Bram is back in all its ghoulish glory. We give fangs for the spooks in store. Here are six absolute screamers.
Irish Composer Matthew Nolan has produced a score for I am Not Legend, a reworking of George Romero’s Night of the Living Dead by American-Italian director and artist Andrea Mastrovito, hosted in The Pepper Canister Church. In collaboration with cellist Kevin Murphy and contemporary vocalist Ceara Conway, the film and live score accompanies a work of horror film-art for our times: the first opportunity for Irish audiences to see the film on a big screen. I am NOT Legend completely reimagines Night of the Living Dead, creating a screenplay composed entirely of quotes from famous films, books and other sources alongside a frame-by-frame reworking of the film’s visuals. Horror and pop-culture fans can expect shivers down their spines as it investigates the existential threat of zombies on our doorstep.
Slaughterhouse Present: Faust (1926) Re-Scored by Shampain
Dublin-based horror film, art and music club Slaughterhouse have been packing out unusual venues across the city with sold out screenings for the last year. From warehouse spaces and tattoo parlours to wine bars and plant shops, they’re giving cult horror classics fresh life with live re-scores, discussions and art exhibits inspired by the films and are upping the ante once more for Bram Stoker Festival. In (reputedly) Dublin’s most haunted church, Slaughterhouse will screen F.W. Murnau’s classic ‘good vs evil’ epic, ‘FAUST‘ (1926), with a soundtrack chosen and mixed live by internationally renowned DJ Shampain. Gather your freakiest mates and book now for an oddball electronic experience like no other this October Bank Holiday weekend.
Saturday 28 October, Pepper Canister Church, 6.30pm, €22
Three Castles Burning Live – Bram and Beyond: The Irish Supernatural
Bram Stoker is undoubtedly the most celebrated Irish author of the supernatural, but the story of this literature in an Irish context does not begin or end with him. In this special live edition of the Three Castles Burning podcast, historian Donal Fallon is joined by author and publisher Brian J. Showers of Swan River Press and the actor Kathy Rose O’Brien. They’ll delve into the works of Joseph Sheridan Le Fanu (of course), Katharine Tynan and Dorothy MacArdle, among others, and explore their links to Stoker and the Dublin of his time.

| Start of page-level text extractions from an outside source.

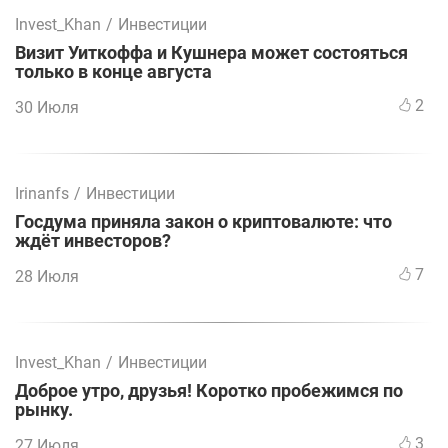
Invest_Khan
/
Инвестиции
Визит Уиткоффа и Кушнера может состояться
только в конце августа
2
30 Июля
Irinanfs
/
Инвестиции
Госдума приняла закон о криптовалюте: что
ждёт инвесторов?
7
28 Июля
Invest_Khan
/
Инвестиции
Доброе утро, друзья! Коротко пробежимся по
рынку.
3
27 Июля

Saturday October 28, Graduate Memorial Building @ Trinity College, 1pm, €13
Dracula: A Journey into Darkness
Enter the macabre world of Bram Stoker’s Dracula at the Abbey Theatre this Hallowe’en, at a staged reading of the opening chapters to Bram Stoker’s gothic horror masterpiece. This marks the first time Stoker’s original text, that has captivated audiences for over a century, has been presented on our national stage. The first four chapters, the haunting diaries of Jonathan Harker, will be read live by Andrew Bennett with Barry McGovern as the unseen voice of Dracula. Directed by Joan Sheehy, Dracula: A Journey Into Darkness will draw audiences into “the land of phantoms” in a once-off literary and dramatic experience featuring Suzie Cummins’s lighting and Tom Lane’s soundscape; a collaboration amplifying the unsettling atmosphere and creating a theatrical event dripping with intensity and intrigue.
Sunday October 29, Abbey Theatre, 6.30pm. €20/€25.

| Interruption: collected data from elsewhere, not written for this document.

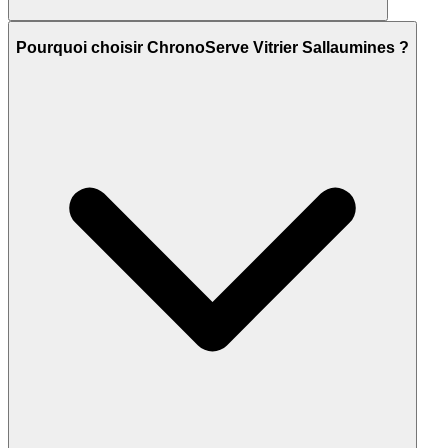
Pourquoi choisir ChronoServe Vitrier Sallaumines ?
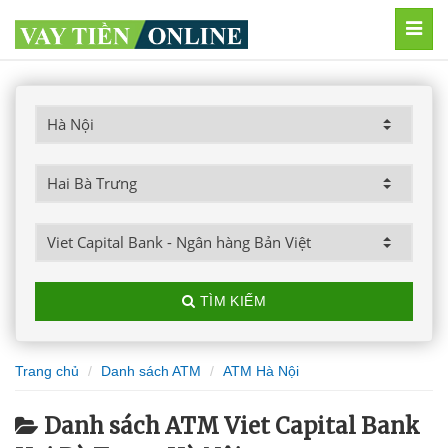
MEN
TÌM KIẾM
Trang chủ
Danh sách ATM
ATM Hà Nội
Danh sách ATM Viet Capital Bank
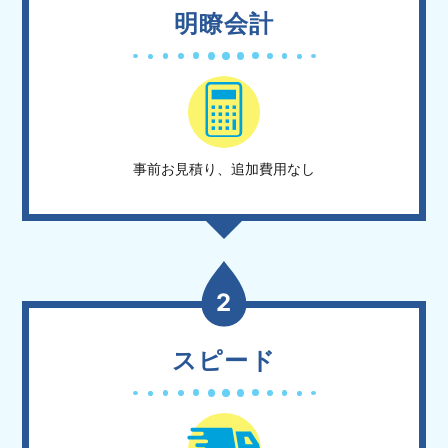
明瞭会計
事前お見積り、追加費用なし
2
スピード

World-renowned pioneers of imagination Macnas back to Dublin for a brand-new, haunting and hair-raising parade of otherworldly magic to close this year’s festival. Join Dubliners and visitors of all ages along city streets as dusk falls for Cnámha La Loba which tells the story of La Loba, a wild wolf-woman, who wanders the world collecting bones and preserving that which is in danger of being lost to the world. This unforgettable spectacle will transform the streets as day turns to night and darkness descends on Hallowe’en Eve. The route will be announced this week.
Monday October 30 from 6.30pm.
Irish premiere of CYGNUS, an enchanting and poetic live installation on the water that has captivated audiences worldwide. Every evening into night, between Friday 27th October and Sunday 29th October, Grand Canal Dock will be home to Cygnus. Cygnus was created by Denis Bivour and Florian Giefer (LOOMALAND) from Berlin, Germany. Accompanying the installation will be a specially commissioned soundscape by Irish composer and artist Alma Kelliher. The soundscape will be an ethereal journey of voice, synth and sound recordings, featuring inspiration from Irish mythology, our native Mute Swans, traditional Irish music and Bram Stoker himself. The music will tell its own story, as the soundwaves carry across the water in Grand Canal dock; haunting and beautiful, both uniquely Irish and otherworldly.
Cygnus plays on a loop, with no defined start or end, so people are invited to view it at their leisure during listed times. Friday October 27 & Saturday October 28: 6.30pm – 10pm, Sunday October 29: 5.30pm – 10pm.